Delapan persen warga mengaku tak mau memilih dengan alasan beragam. Sebanyak 38 persen dari mereka khawatir tertular atau menularkan Covid-19. Namun sebanyak 28 persen menyebut pilkada serentak tidak penting dan 27 persen mengatakan tidak ada calon yang meyakinkan.

Tatkala itu, hasil survei juga membuktikan 64 persen warga di Nusantara berharap Pilkada serentak tetap dilangsungkan pada 9 Desember 2020 secara protokol kesehatan ketat agar kepala daerah punya mandat dari anak buah. Hanya 28 perseb yang memperhitungkan pemilihan daerah sebaiknya ditunda datang keadaan Covid-19 terkendali dan kepala daerah ditunjuk oleh pemerintah.

“Banyak warga yang menginginkan pilkada tetap dilaksanakan pada 9 Desember 2020 dengan menerapkan adat kesehatan secara ketat agar besar daerah punya mandat dari kaum sebanyak 64 persen. Daripada ditunda sampai wabah Covid-19 terkendali & kepala daerah ditunjuk oleh negeri sebanyak 28 persen, ” sirih Irvan.

Data itu mengalami kenaikan bila dibandingkan dengan hasil survei sebelumnya yang mencapai 51 persen.

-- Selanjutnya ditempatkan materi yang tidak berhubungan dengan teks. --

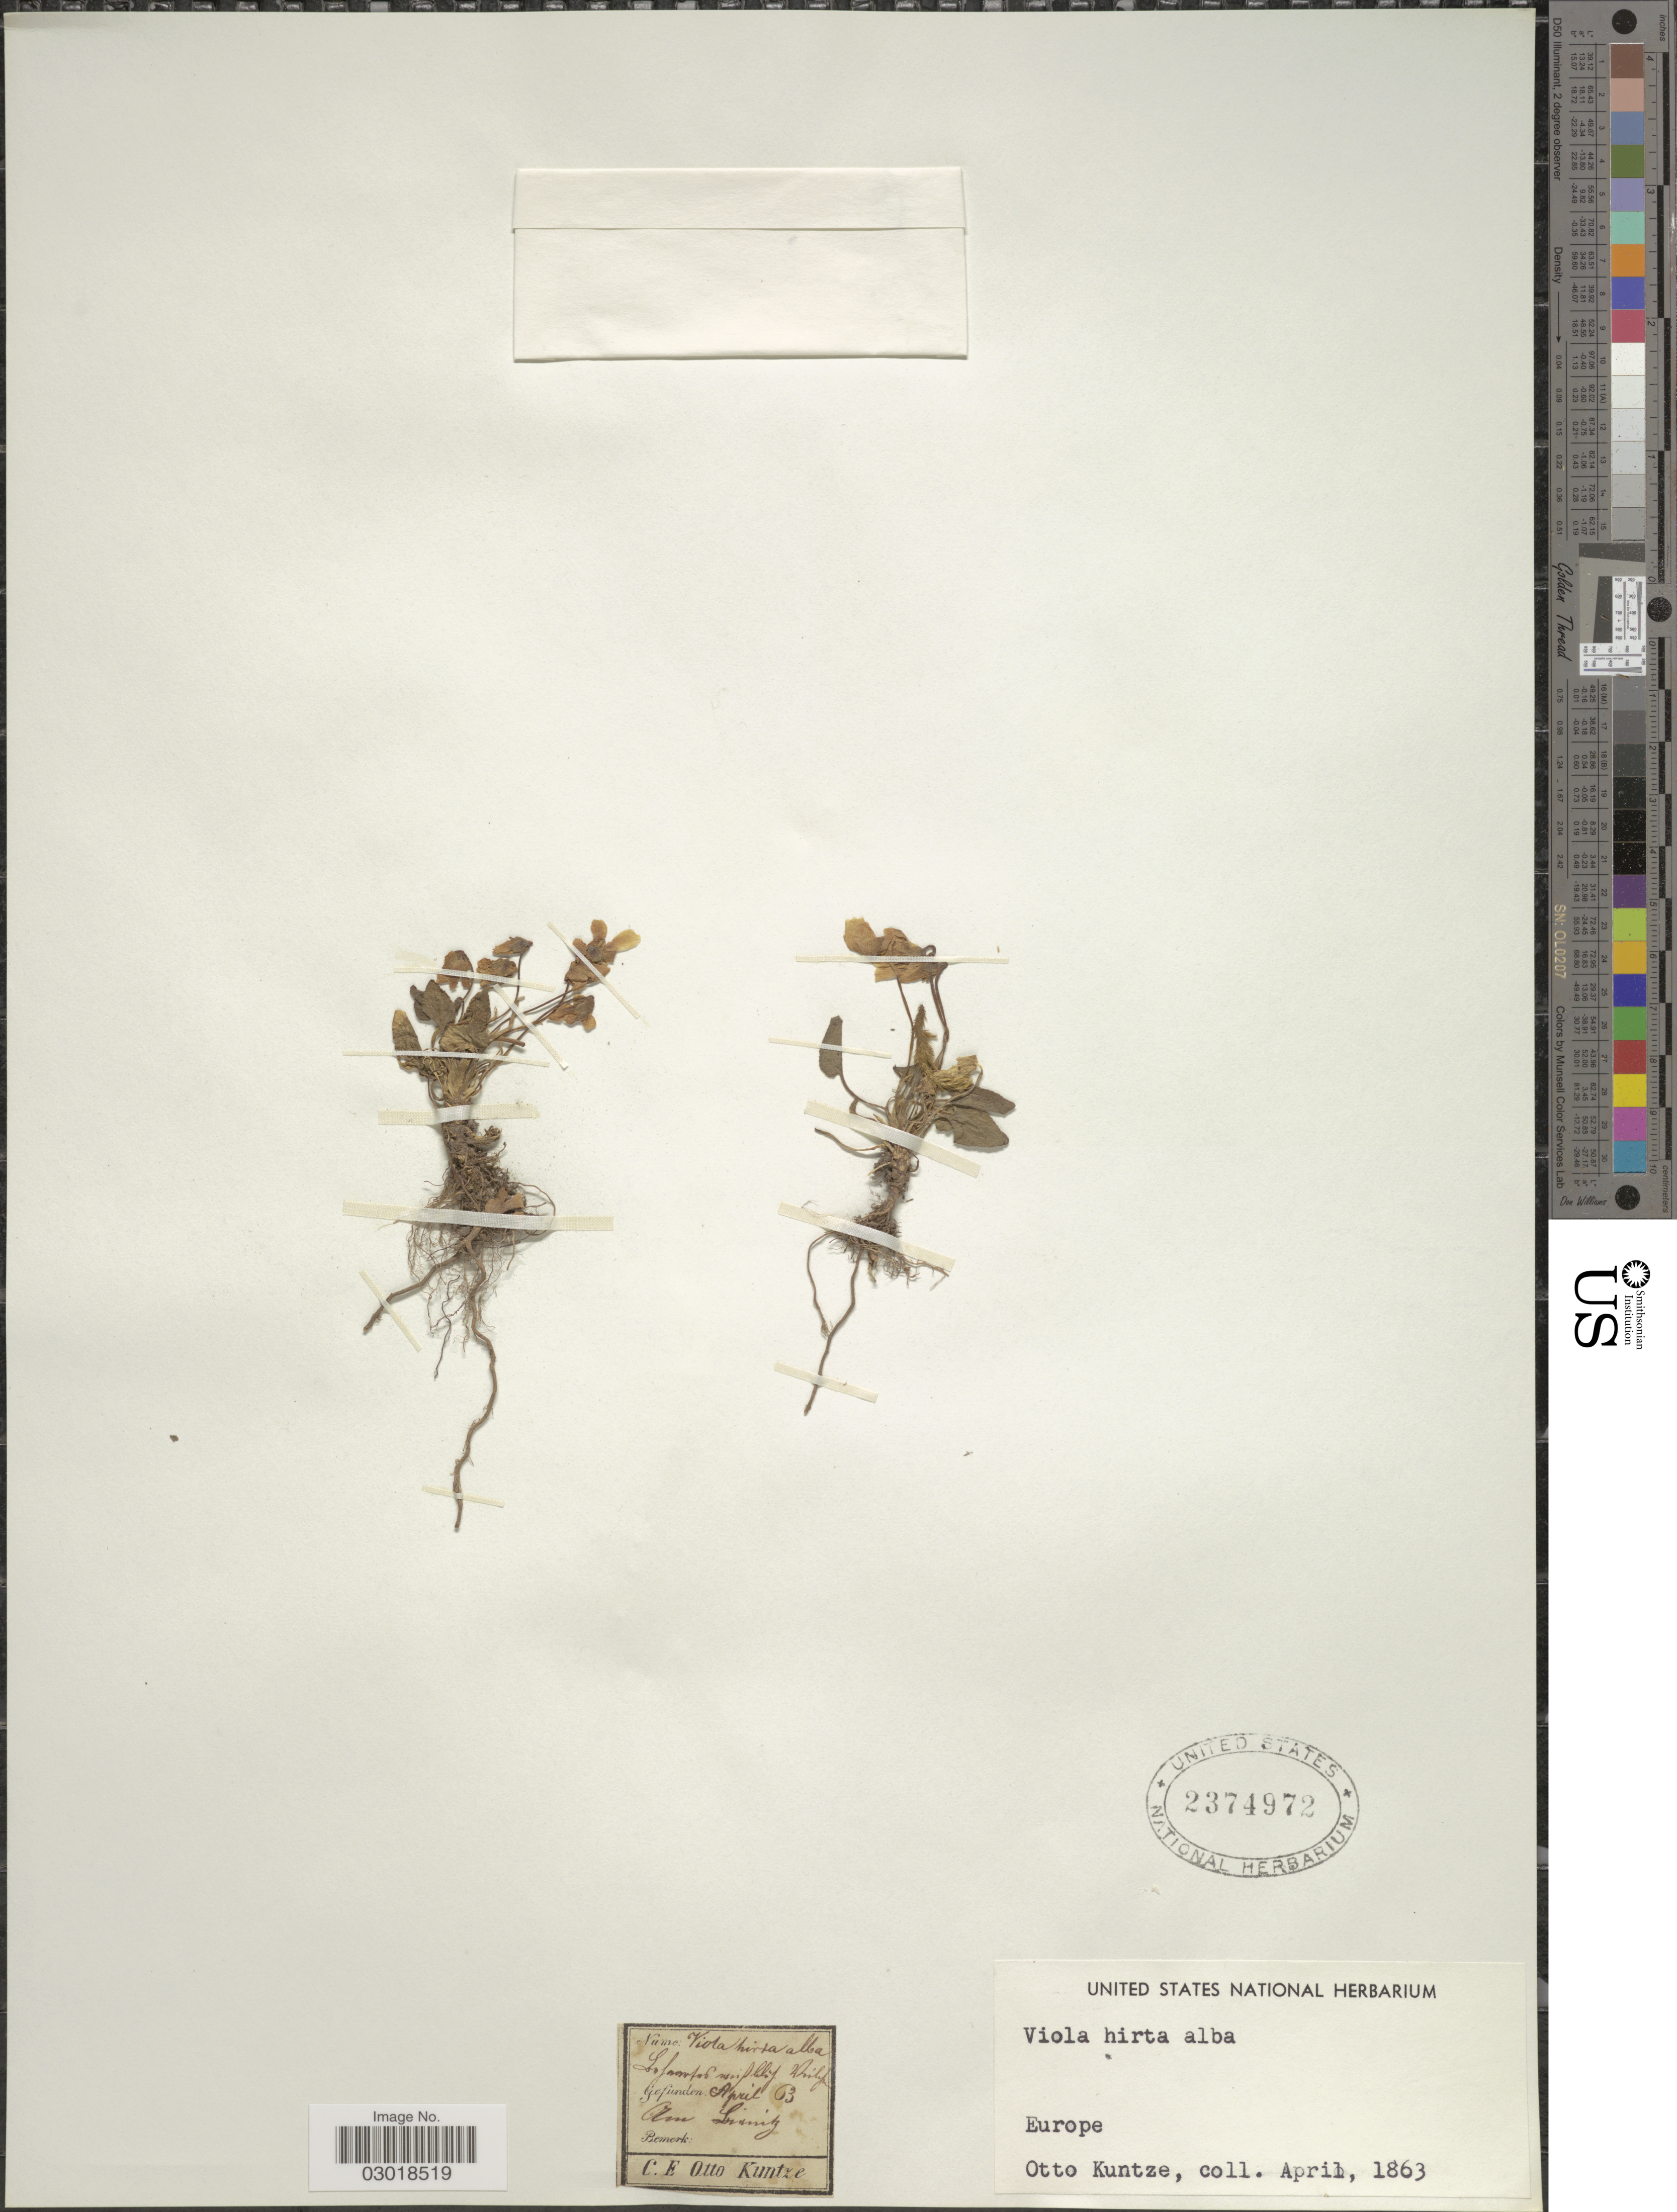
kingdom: Plantae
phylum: Tracheophyta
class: Magnoliopsida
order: Malpighiales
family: Violaceae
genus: Viola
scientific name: Viola hirta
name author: L.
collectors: C.E.O. Kuntze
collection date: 1863-04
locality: Europe.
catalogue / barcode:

Dukungan itu, taat Irvan, paling banyak dipilih oleh warga dengan usia di arah 40 tahun.

“Dukungan paling tinggi berasal dari masyarakat yang berusia di atas 40 tahun sebesar 69 persen dan paling rendah pada warga leler 21 tahun ke bawah 56 persen, ” ucapnya.

Deni juga menganjurkan penegakan norma bagi pelanggar protokol kesehatan harus lebih kencang dari berbagai stakeholder pilkada terutama KPU, Bawaslu, & pemerintah daerah.

Survei ini dilakukan secara nasional terhadap 1. 201 responden dengan kaidah wawancara telepon. Sasaran responden masyarakat negara Indonesia yang berusia 17 tahun ke atas. Survei memakai metode random sampling dengan margin of error kurang lebih dua, 9 persen.

Menanggapi hasil survei SMRC, Ketua Komite Pemilihan Umum (KPU) Arief Bijaksana mengatakan pihaknya berharap kerja setara dari berbagai pihak untuk menancapkan aturan protokol kesehatan saat keadaan pencoblosan. Diharapkan juga agar tindakan memakai masker dan hand sanitizer kembali diperkuat.

“Kita mengatur agar jam kedatangan tak bersamaan. Adanya fasilitas cuci lengah, sarung tangan ketika mencoblos sehingga terlindungi ketika pegang surat suara hingga menyentuh meja kursi. Itu perlu dikabarkan sehingga bila semua pihak mematuhi protokol kesehatan, ” ujarnya.

“Bagi ana, tak ada yang perlu dikhawatirkan terkait penyebaran Covid-19 pada era kegiatan pencoblosan jika protokol kesehatan dipatuhi, ” tegasnya.

Arief mengaku, pantauan lapangan menunjukkan awareness masyarakat soal pencoblosan pilkada 9 Desember memang meningkat. Apalagi kegiatan KPU seperti distribusi pemasokan, juga bisa disaksikan oleh masyarakat. Hal seperti ini membuat pengetahuan masyarakat akan pilkada juga menyusun.

Pihaknya juga optimistis soal tingkat partisipasi masyarakat, bila melihat tren sebelumnya. Hasil survei SMRC, rata-rata tingkat partisipasi 74 persen. Namun catatan KPU sejak pemilu 1999, sejak 2014, ada kenaikan partisipasi pemilu nasional. Makin pada Pilpres 2019 lonjakannya pas tinggi yakni hingga 81, 9 persen.

“Apakah tren kenaikan pemilu nasional ini hendak terjadi juga di pemilu besar daerah yang nuansanya berbeda? Jika dilihat 2015, angka rata-rata partisipasi 63 persen. Yang serentak itu kan pilkada tahun 2015, 2017, 2018. Kami mencatat trennya serupa naik. Pilkada terakhir angka rata-ratanya 72 persen. Memang belum mencapai target nasional, namun trennya menyusun, ” urai Arief.